** Opening DATA FOR PROCESSING block **
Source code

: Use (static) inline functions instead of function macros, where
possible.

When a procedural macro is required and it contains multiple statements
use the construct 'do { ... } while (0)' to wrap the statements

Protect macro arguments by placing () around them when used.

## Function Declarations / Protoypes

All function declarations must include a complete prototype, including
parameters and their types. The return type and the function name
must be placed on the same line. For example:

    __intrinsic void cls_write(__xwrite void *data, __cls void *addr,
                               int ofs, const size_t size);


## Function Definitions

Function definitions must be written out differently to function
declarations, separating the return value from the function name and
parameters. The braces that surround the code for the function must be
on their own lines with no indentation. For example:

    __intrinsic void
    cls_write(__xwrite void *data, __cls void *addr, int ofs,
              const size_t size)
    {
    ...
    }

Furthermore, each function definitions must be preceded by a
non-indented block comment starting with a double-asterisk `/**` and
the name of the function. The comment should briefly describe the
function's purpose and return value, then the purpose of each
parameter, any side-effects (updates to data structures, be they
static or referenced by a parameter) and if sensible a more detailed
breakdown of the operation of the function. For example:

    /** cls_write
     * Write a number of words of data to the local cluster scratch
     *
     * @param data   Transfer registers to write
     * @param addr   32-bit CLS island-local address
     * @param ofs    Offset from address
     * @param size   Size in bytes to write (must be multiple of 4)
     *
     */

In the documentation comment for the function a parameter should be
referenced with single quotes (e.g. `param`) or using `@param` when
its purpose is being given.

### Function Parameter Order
** Closing DATA FOR PROCESSING block **
### WHAT YOU WILL DO
Reproduce all the records in full, substituting "curly brackets" for "braces" and leaving every other character unchanged.

### RESULT FOR THIS TASK
Source code

: Use (static) inline functions instead of function macros, where
possible.

When a procedural macro is required and it contains multiple statements
use the construct 'do { ... } while (0)' to wrap the statements

Protect macro arguments by placing () around them when used.

## Function Declarations / Protoypes

All function declarations must include a complete prototype, including
parameters and their types. The return type and the function name
must be placed on the same line. For example:

    __intrinsic void cls_write(__xwrite void *data, __cls void *addr,
                               int ofs, const size_t size);


## Function Definitions

Function definitions must be written out differently to function
declarations, separating the return value from the function name and
parameters. The curly brackets that surround the code for the function must be
on their own lines with no indentation. For example:

    __intrinsic void
    cls_write(__xwrite void *data, __cls void *addr, int ofs,
              const size_t size)
    {
    ...
    }

Furthermore, each function definitions must be preceded by a
non-indented block comment starting with a double-asterisk `/**` and
the name of the function. The comment should briefly describe the
function's purpose and return value, then the purpose of each
parameter, any side-effects (updates to data structures, be they
static or referenced by a parameter) and if sensible a more detailed
breakdown of the operation of the function. For example:

    /** cls_write
     * Write a number of words of data to the local cluster scratch
     *
     * @param data   Transfer registers to write
     * @param addr   32-bit CLS island-local address
     * @param ofs    Offset from address
     * @param size   Size in bytes to write (must be multiple of 4)
     *
     */

In the documentation comment for the function a parameter should be
referenced with single quotes (e.g. `param`) or using `@param` when
its purpose is being given.

### Function Parameter Order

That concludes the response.